Chapter from a multi-author book

Surname(s) and initial(s) of author(s) of the chapter. Title of chapter in single quotation marks. In name of editor(s) of book, Title of book. Place of publication: publisher; year of publication, page number(s) (preceded by p.).

Chandraharan E. 'History taking and examination in obstetrics'. In Symonds I. and Arulkumaran S., Essential Obstetrics Gynaecology. London: Churchill Livingstone Elsevier; 2013, p. 65-77.

Journal article

Surname(s) and initial(s) of author(s) of the article.

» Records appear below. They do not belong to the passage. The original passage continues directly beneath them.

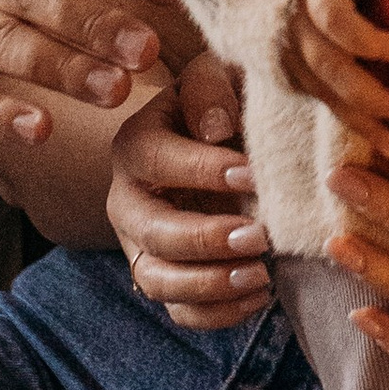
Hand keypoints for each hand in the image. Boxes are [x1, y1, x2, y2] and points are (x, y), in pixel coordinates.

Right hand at [108, 65, 276, 330]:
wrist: (215, 138)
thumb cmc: (219, 102)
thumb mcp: (214, 76)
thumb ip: (211, 89)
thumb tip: (217, 129)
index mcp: (136, 144)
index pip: (157, 161)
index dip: (202, 171)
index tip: (253, 176)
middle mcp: (127, 200)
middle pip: (152, 231)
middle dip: (205, 239)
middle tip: (259, 236)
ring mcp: (139, 245)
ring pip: (158, 280)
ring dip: (210, 285)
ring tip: (261, 275)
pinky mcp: (163, 277)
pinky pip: (179, 312)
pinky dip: (217, 313)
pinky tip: (260, 296)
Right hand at [280, 0, 388, 160]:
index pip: (334, 20)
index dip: (365, 38)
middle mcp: (288, 24)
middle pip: (329, 69)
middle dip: (368, 97)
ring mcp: (277, 51)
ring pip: (320, 94)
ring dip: (358, 122)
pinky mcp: (273, 68)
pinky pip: (310, 96)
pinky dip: (340, 116)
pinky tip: (371, 133)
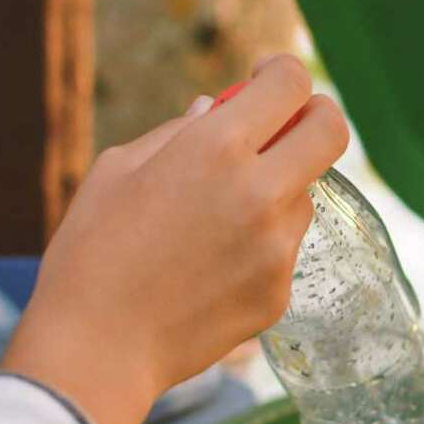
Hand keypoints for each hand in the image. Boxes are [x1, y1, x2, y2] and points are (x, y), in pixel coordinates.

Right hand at [0, 56, 349, 423]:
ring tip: (213, 220)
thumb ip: (179, 132)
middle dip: (315, 115)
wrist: (95, 350)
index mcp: (215, 149)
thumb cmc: (91, 253)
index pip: (291, 84)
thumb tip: (218, 108)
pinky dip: (260, 243)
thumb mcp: (117, 171)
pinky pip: (285, 247)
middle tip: (284, 124)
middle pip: (331, 131)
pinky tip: (210, 266)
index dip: (282, 72)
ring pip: (304, 194)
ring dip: (277, 189)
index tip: (265, 79)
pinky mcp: (280, 291)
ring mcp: (277, 247)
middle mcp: (260, 193)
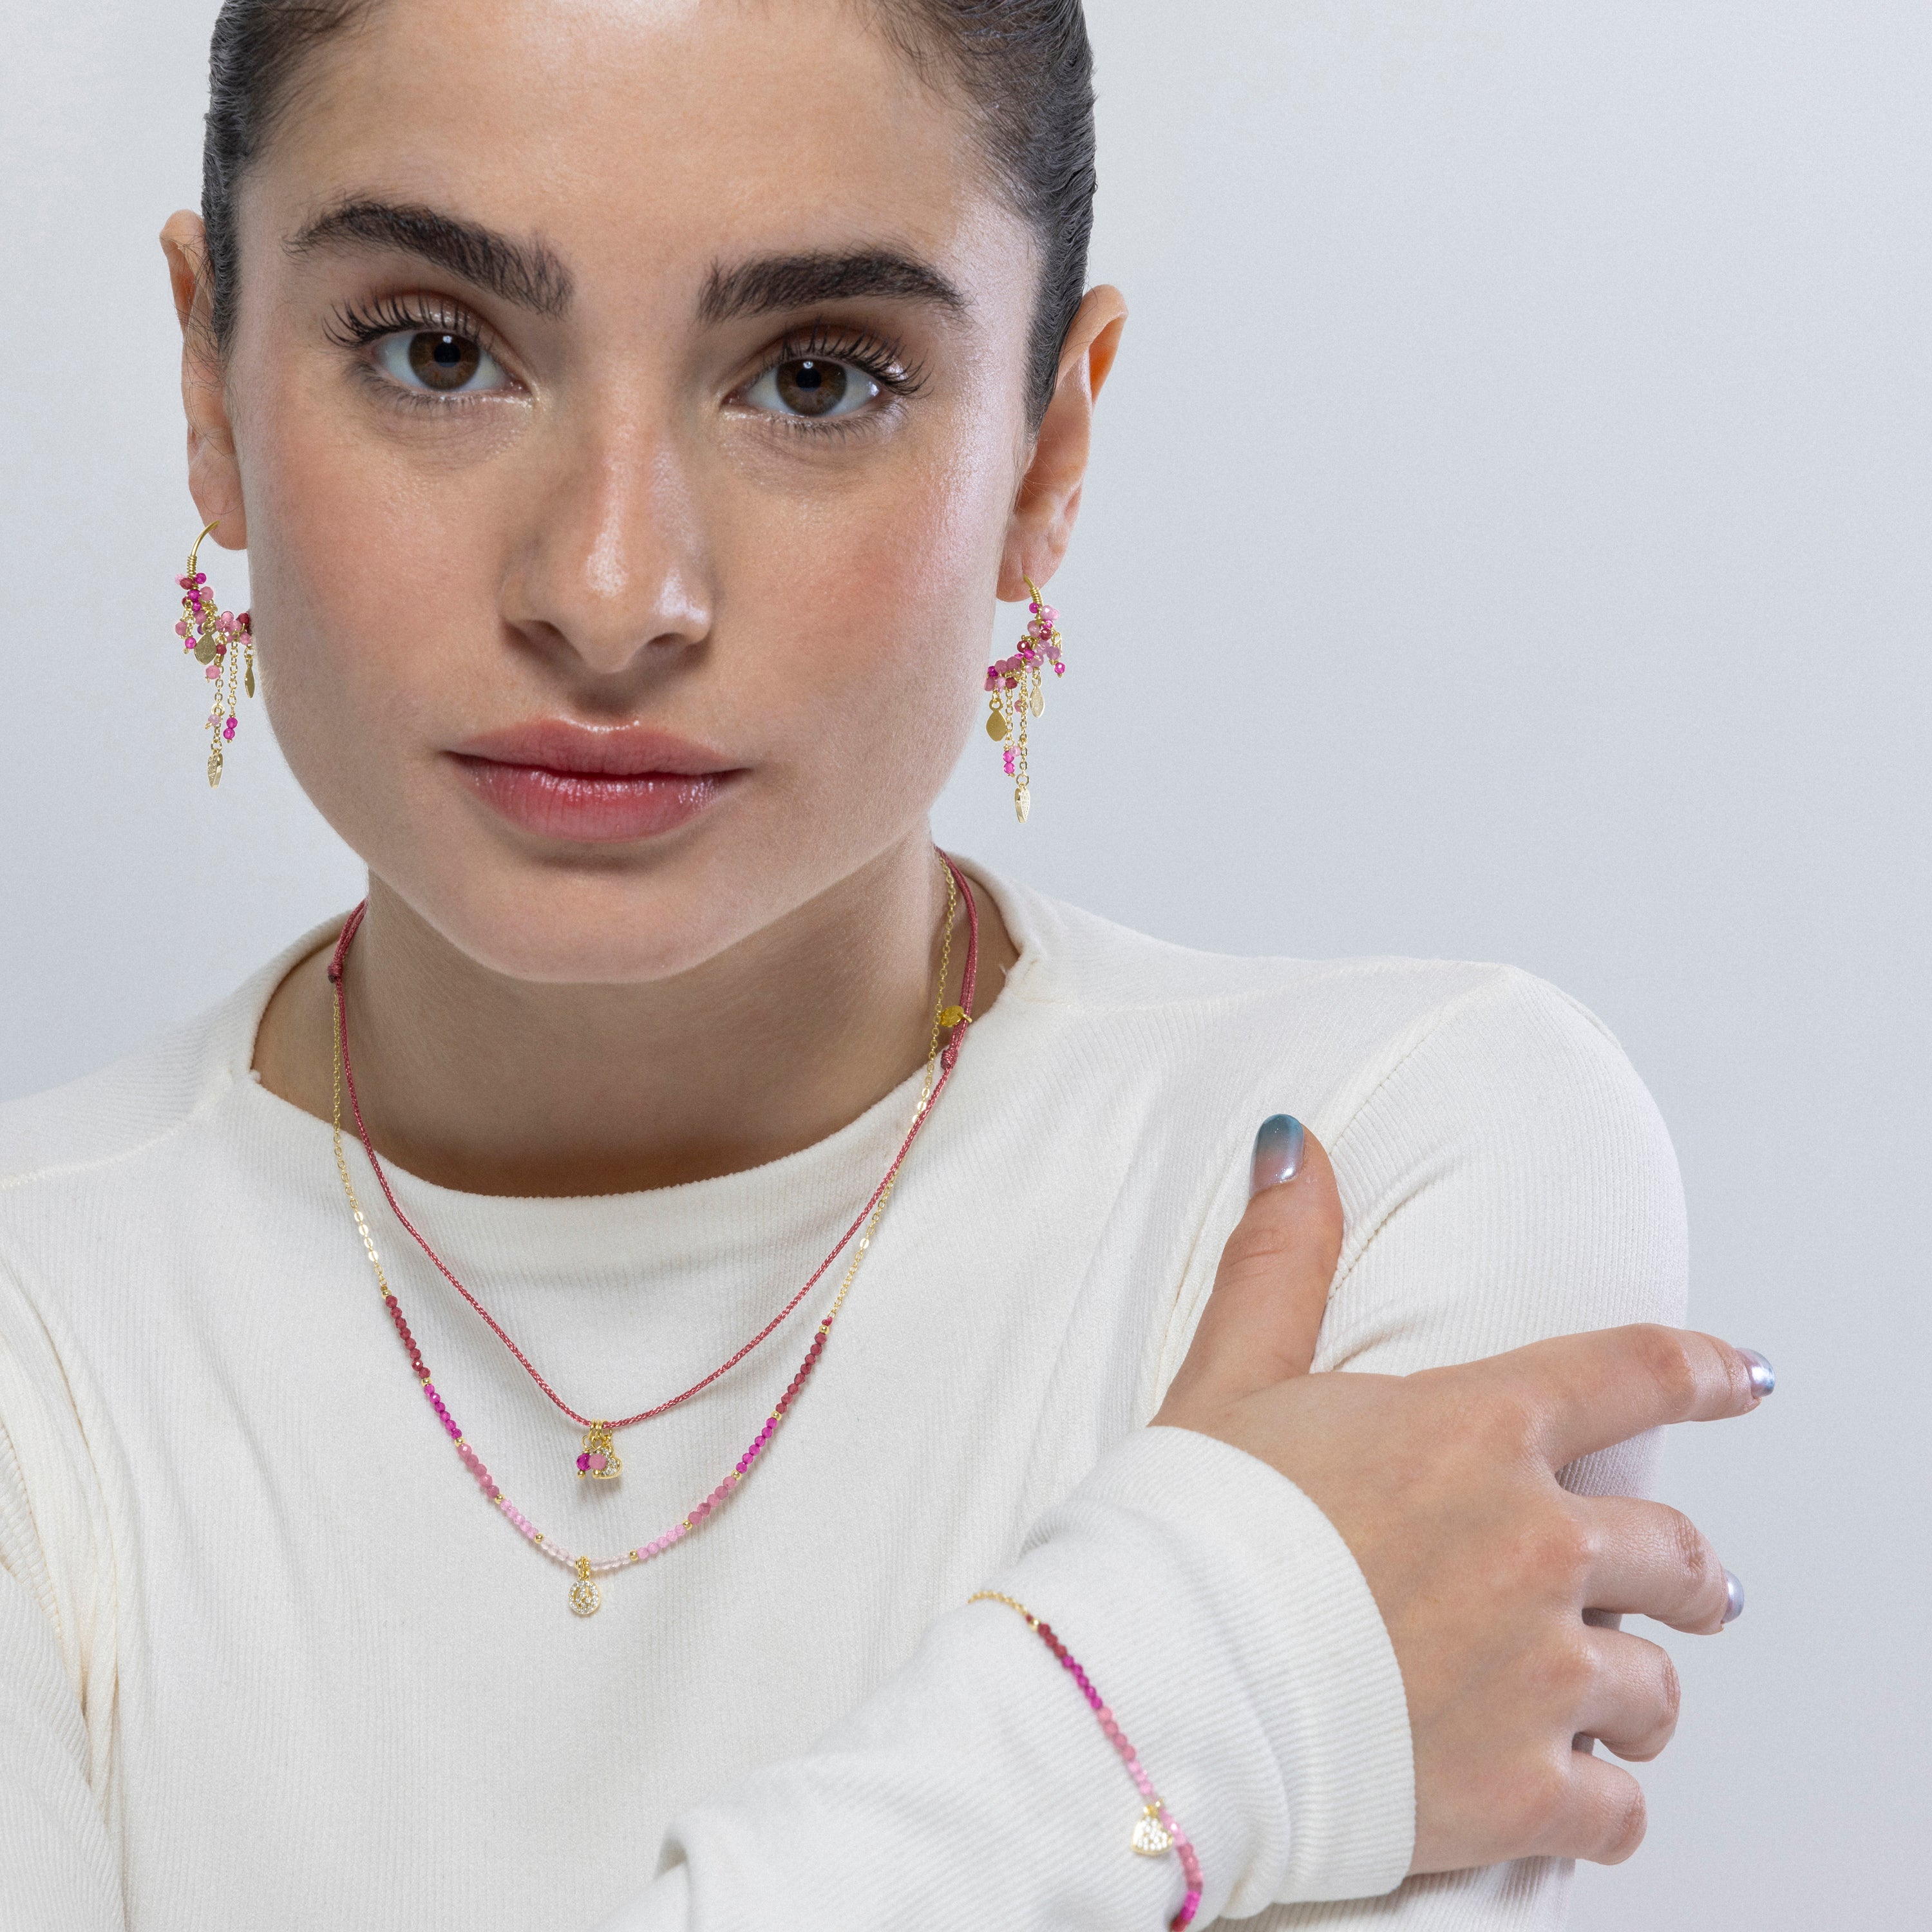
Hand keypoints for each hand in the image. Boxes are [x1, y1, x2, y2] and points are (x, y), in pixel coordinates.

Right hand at [1152, 1117, 1767, 1873]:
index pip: (1632, 1373)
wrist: (1159, 1690)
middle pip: (1676, 1552)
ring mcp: (1540, 1674)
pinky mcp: (1525, 1792)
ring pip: (1656, 1689)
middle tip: (1683, 1590)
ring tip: (1604, 1706)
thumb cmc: (1188, 1534)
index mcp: (1473, 1433)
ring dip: (1634, 1694)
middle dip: (1686, 1574)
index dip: (1702, 1370)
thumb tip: (1293, 1143)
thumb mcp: (1229, 1380)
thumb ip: (1280, 1263)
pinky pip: (1620, 1810)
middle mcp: (1534, 1545)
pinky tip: (1564, 1797)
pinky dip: (1599, 1803)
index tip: (1744, 1379)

Title of article. Title of journal. Date of publication as year month day; volume (issue): page numbers (not preceded by p.).

Perry C, Barron A. Honey bees selectively avoid difficult choices. Proceedings of the National Academy of Sciences. 2013 Nov. 4; 110 (47): 19155-19159.

Website

 Author/editor. Title [Internet]. Year [date cited]. Available from: URL

Newscientist.com. Eye implant turns smartphone into a glaucoma monitor - health - 24 August 2014 - New Scientist [Internet]. 2014 [27 August]. Available from: http://www.newscientist.com/article/dn26095-eye-implant-turns-smartphone-into-a-glaucoma-monitor.html#.U_2gIBAkyuM

Live lecture

Note that the Vancouver style of referencing does not have explicit guidelines for citing an unpublished lecture; the following is therefore a suggested model.

Name of lecturer/presenter. Title of lecture. [Lecture]. Name of institution. Date.

Beeson M. The ramblings of Iain Sinclair: The persistence of the London antiquarian tradition. [Lecture]. Queen Mary University of London. 10 October 2015.